Marc Walter kidz.jpeg

Vous proposez une résidence scolaire par le biais de MASC pendant laquelle vous travaillez avec des élèves de la maternelle à la 12e année pour créer une installation artistique. Pouvez-vous nous parler de certaines des œuvres d’art qui sont le fruit de ces résidences? 

Marc : Certainement, voici trois exemples récents :

1) Le mois dernier, j’ai travaillé avec des élèves du primaire pour créer des planètes faites de branches auxquels de minuscules peintures et textes ont été ajoutés. Les planètes ont ensuite été suspendues dans le quartier de l’école, à des arbres situés sur le terrain de certains parents d’élèves. Un lien communautaire est ainsi créé entre l’école, les enseignants, les élèves et les autres citoyens. Une présence visuelle est ajoutée à l’environnement, en plus de créer un sentiment festif lié à la fin de l’année.

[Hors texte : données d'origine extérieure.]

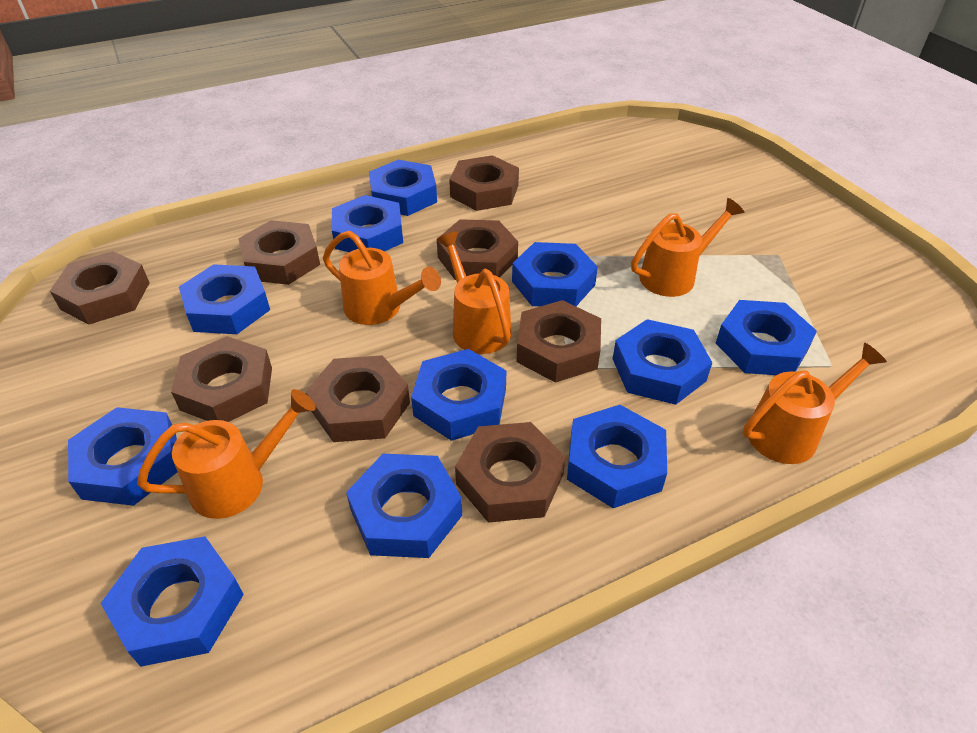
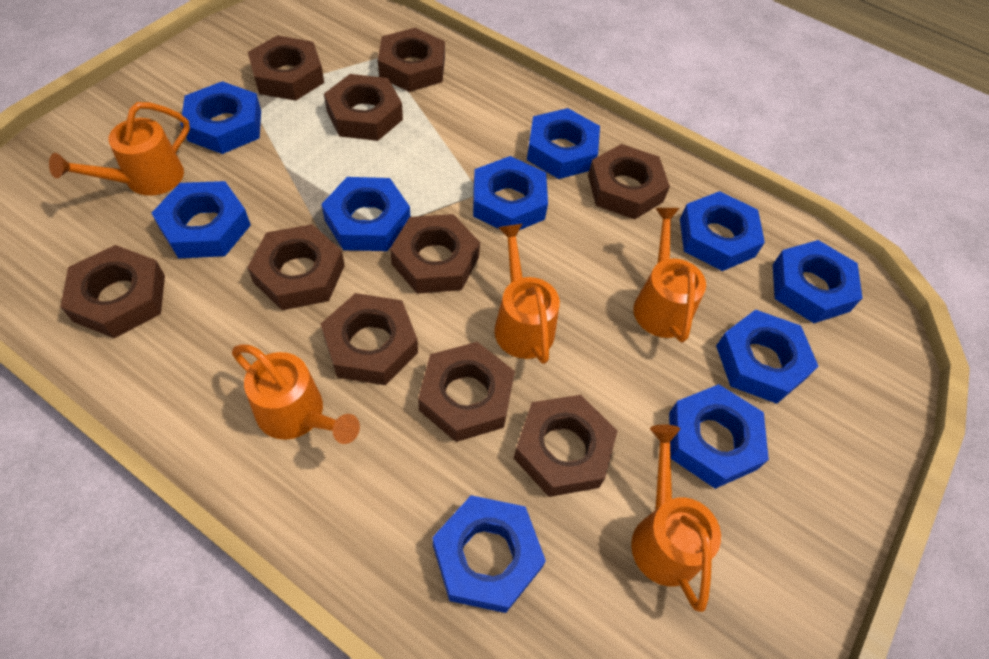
blue nut: 11 -> 10
brown nut: 8 -> 10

2) Avec une école secondaire, on est en train de finaliser la préparation de poteaux qui vont servir de marqueurs pour une forêt aux essences locales plantée par les élèves au printemps, une initiative qui fait partie du projet international Forêts du monde. Chaque poteau portera l’effigie d’un animal en voie d’extinction et protégera la forêt. La peinture, le recyclage, la construction et l’intervention appropriée au cœur du paysage comptent parmi les multiples occasions d’apprentissage rendues possibles grâce à ce projet.

3) Cet hiver, comme les années passées, je vais mener des ateliers de sculpture sur neige. Les élèves vont remplir des moules de neige pour faire des moulages. Ensuite, des petites équipes se chargeront de les sculpter avec des outils variés. Le projet se concrétisera en un champ de sculptures extrêmement variées qui deviendra une exposition extérieure, un site de découvertes créatives et un lieu inspirant de partage. Mais c’est surtout une manière de profiter de l’hiver physiquement et artistiquement dans un pays où l’on oublie parfois cette fantastique possibilité dans le milieu scolaire.

En tant que membre de MASC, que gagnez-vous à proposer vos ateliers dans les écoles et dans la communauté? Comment le travail avec les élèves a-t-il inspiré votre pratique générale? 

Marc : Le contact avec les élèves et les enseignants est vivifiant. Je partage bien sûr mon expérience, mais je « vole » des idées au passage. Je garde un contact avec ma propre enfance, ce qui me permet de faire un lien avec la magnifique créativité des jeunes. En fait, chaque atelier devient un laboratoire de recherche et d’application pour ma propre pratique artistique.